Legal models hallucinate in 1 out of 6 (or more) benchmarking queries
Reliability of Legal AI Tools
- Many commenters argue a 1-in-6 hallucination rate is unacceptable in adversarial, high‑stakes domains like law, where wrong citations can tank cases or even send people to jail.
- Examples are raised of real lawyers sanctioned for filing briefs with AI‑invented cases.
- Some see legal research as one of the worst matches for LLMs because law changes frequently, jurisdictions differ, and precedent can be overruled; mislabeling or missing this context is fatal.
Hallucinations vs “Mere Generation”
- One camp claims LLMs “hallucinate 100% of the time”: the same stochastic token‑generation process underlies both right and wrong answers; there is no internal truth criterion.
- Others push back that “hallucination” should mean factual fabrication, not all generation; conflating the terms is seen as rhetorical or propagandistic.
- There’s extended debate over whether human perception and memory are similarly “hallucinatory,” and whether that analogy is useful or misleading.
Comparison to Human Professionals
- Several ask: what’s the baseline error rate for human lawyers, doctors, and advisors? Some report substantial human error and bad advice.
- Others counter that human professionals are accountable (malpractice, sanctions), rarely fabricate entire citations, and can empirically check reality; LLM users often have no recourse.
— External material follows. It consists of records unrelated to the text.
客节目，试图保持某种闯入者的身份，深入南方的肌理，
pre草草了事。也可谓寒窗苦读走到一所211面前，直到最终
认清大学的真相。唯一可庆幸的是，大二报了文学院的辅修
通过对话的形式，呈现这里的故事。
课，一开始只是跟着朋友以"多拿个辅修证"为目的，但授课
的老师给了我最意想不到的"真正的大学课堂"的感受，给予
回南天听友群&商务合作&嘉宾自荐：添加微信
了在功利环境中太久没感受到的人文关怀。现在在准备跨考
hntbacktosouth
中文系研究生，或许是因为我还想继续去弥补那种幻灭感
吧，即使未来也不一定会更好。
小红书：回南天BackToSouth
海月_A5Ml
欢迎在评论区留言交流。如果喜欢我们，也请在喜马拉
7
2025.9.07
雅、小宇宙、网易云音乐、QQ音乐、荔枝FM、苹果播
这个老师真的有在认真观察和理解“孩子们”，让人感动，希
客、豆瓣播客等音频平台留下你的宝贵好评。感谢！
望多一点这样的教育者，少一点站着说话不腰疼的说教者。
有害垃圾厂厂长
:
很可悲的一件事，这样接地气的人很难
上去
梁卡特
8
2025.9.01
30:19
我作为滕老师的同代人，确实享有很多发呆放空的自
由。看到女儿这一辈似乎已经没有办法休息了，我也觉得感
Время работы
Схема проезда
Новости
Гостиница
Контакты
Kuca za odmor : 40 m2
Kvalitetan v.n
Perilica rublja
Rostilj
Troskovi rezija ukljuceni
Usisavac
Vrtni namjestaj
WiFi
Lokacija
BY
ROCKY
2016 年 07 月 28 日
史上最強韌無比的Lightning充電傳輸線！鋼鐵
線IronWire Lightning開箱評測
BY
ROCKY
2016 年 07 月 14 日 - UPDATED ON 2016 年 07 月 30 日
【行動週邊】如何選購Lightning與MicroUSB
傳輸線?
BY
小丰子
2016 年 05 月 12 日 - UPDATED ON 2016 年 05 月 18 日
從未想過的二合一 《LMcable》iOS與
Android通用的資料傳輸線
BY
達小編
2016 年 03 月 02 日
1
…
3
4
Workflows, RAG, and Mitigation
- Suggested safe pattern: LLMs do drafting/brainstorming; humans must audit every substantive output. Critics note this inverts the hoped‑for automation: machines “do creativity,” humans do tedious verification.
- RAG and multi‑model cross‑checking are proposed to reduce hallucinations, but commenters say existing legal products integrate citators and retrieval poorly and still fail frequently.
- Some argue careful engineering and non‑rushed products can dramatically outperform current big‑vendor tools, but details are sparse.
Impact on Professions and Skills
- Concern that firms will replace junior staff with AI, leading to skill atrophy and a future shortage of experienced professionals.
- Others note similar oversight structures already exist (e.g., assistants supervised by licensed experts), but question if a 17–33% error rate can ever be acceptable.
Hype, Limits, and Future Directions
- Strong skepticism that current LLM architecture is suitable for mission‑critical legal or medical advice; alternative systems (expert systems, structured databases, DSLs) are suggested.
- Others see LLMs as powerful linguistic components inside larger, more rigorous systems, and expect rapid improvement, though metrics and incentives remain unclear.